What is the Apriori algorithm method
The Apriori algorithm takes a bottom-up iterative approach to uncovering the frequent itemsets by first determining all the possible items (or 1-itemsets, for example {bread}, {eggs}, {milk}, …) and then identifying which among them are frequent. Assuming the minimum support threshold (or the minimum support criterion) is set at 0.5, the algorithm identifies and retains those itemsets that appear in at least 50% of all transactions and discards the itemsets that have a support less than 0.5 (appear in fewer than 50% of the transactions). It then repeats this with the 2-itemsets
In Association Rules what is Support
Support (X => Y) =
( Number of transactions with both X and Y ) /
The total number of transactions
Support is an indication of how frequently the itemset appears in the dataset - this is just the probability of that combination appearing!
In Association Rules what is Confidence
Confidence (X => Y) =
( Number of transactions with both X and Y ) /
The total number of transactions containing X
Confidence is an indication of how often the rule has been found to be true
In Association Rules what is Lift
Lift (X => Y) =
(Support (X and Y)) /
((Support of X)*(Support of Y))
Lift (X => Y) =
P(X,Y)/((P(X)*P(Y))
Lift indicates how likely Y itemset is to be picked along with itemset X than by itself expressed as a ratio
It is a multiplier of the normal chance
(Support of X) * (Support of Y) is the assumption that if these were entirely independent then the probability of getting this result is the P(X) x P(Y) like dice rolls
In Association Rules what is Leverage
Leverage (X => Y) =
(Support (X and Y)) - ((Support of X)*(Support of Y))
Leverage (X=>Y) =
P(X,Y)-(P(X)*P(Y))
Leverage indicates how likely Y itemset is to be picked along with itemset X than by itself expressed as a difference
(Support of X) * (Support of Y) is the assumption that if these were entirely independent then the probability of getting this result is the P(X) x P(Y) like dice rolls
Explain the benefit of know Lift
If X occurred independently from Y then Lift = 1. When two events are independent of each other no rule can be drawn involving those two events.
If Lift >1, (greater than 1) that lets us know the degree to which two occurrences are dependent on one anotherand makes those rules potentially useful for predicting the consequent in future data sets.
If Lift >1 (less than 1) suggests a negative association – where purchasing one item reduces the probability of buying the other.
Note that is the lift is zero, then they are exclusive, buying one means not buying the other.
The first iteration of the Apriori algorithm does what
Looks at the support of the itemsets which contain only one item, given support is X=>Y/all transations, and we are looking at X in isolation, the first calculation of support is just X/All hence the % of instances.
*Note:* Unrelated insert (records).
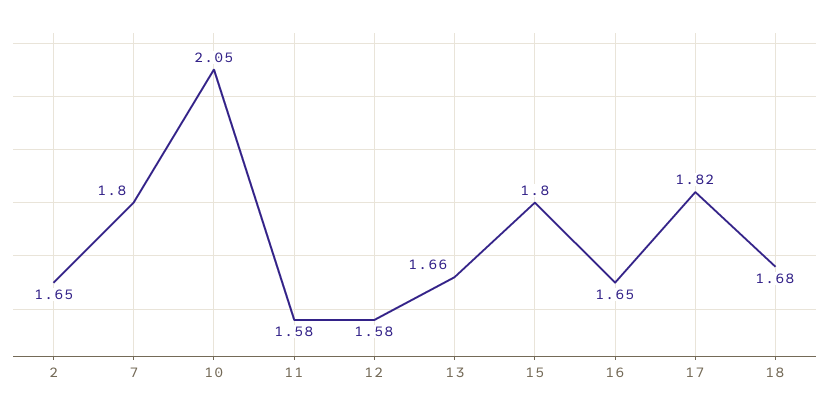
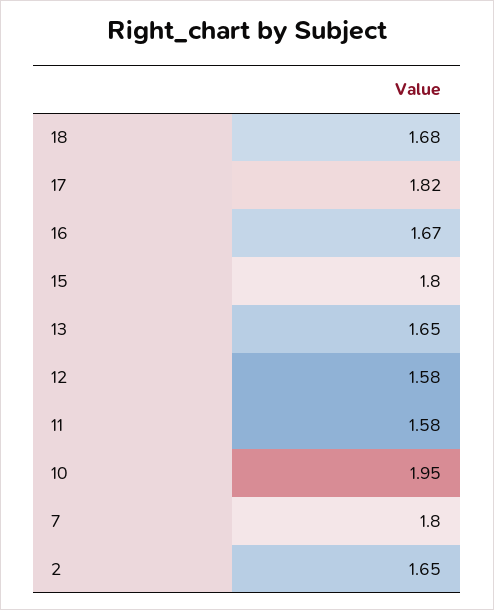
  {
    "2": 1.65,
    "7": 1.8,
-   "10": 2.05,
+   "10": 1.95,
    "11": 1.58,
    "12": 1.58,
-   "13": 1.66,
+   "13": 1.65,
    "15": 1.8,
-   "16": 1.65,
+   "16": 1.67,
    "17": 1.82,
    "18": 1.68
  }

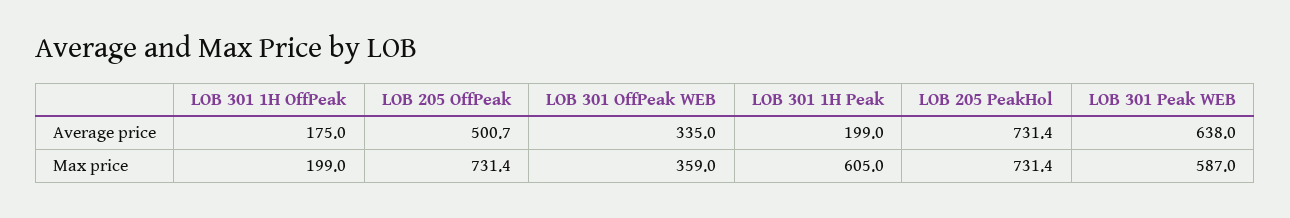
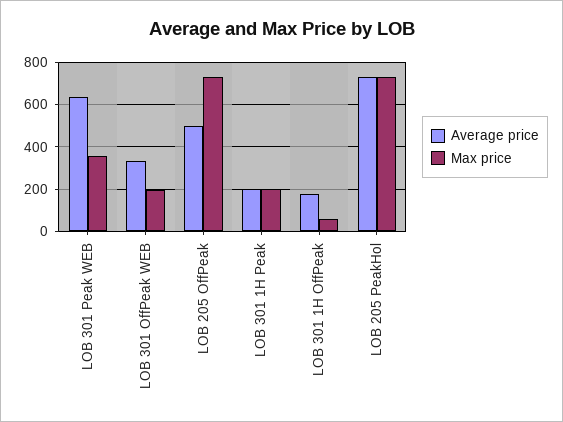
  {
    "Average price": {
      "LOB 301 1H OffPeak": 175,
      "LOB 205 OffPeak": 500.7,
      "LOB 301 OffPeak WEB": 335,
      "LOB 301 1H Peak": 199,
      "LOB 205 PeakHol": 731.4,
      "LOB 301 Peak WEB": 638
    },
    "Max price": {
-     "LOB 301 1H OffPeak": 199,
+     "LOB 301 1H OffPeak": 50,
      "LOB 205 OffPeak": 731.4,
-     "LOB 301 OffPeak WEB": 359,
+     "LOB 301 OffPeak WEB": 200,
-     "LOB 301 1H Peak": 605,
+     "LOB 301 1H Peak": 200,
      "LOB 205 PeakHol": 731.4,
-     "LOB 301 Peak WEB": 587
+     "LOB 301 Peak WEB": 350
    }
  }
So say the support needs to be at least 2% means that only items that appear in a frequency of at least 2% will be taken to the next level. The rest are “pruned”.
What is the syntax in R for applying the Apriori association algorithm
itemsets = apriori ( Groceries, parameter=list (minlen=1, maxlen=1, support=0.02, target=”frequent itemsets”)
What happens in the lead into step two of applying the Apriori association algorithm in R
All of the items that survived the first round are now joined into combos ie. 1, 3, 7 were considered frequent (had a great enough support) so combos 13, 17 & 37 will now be assessed.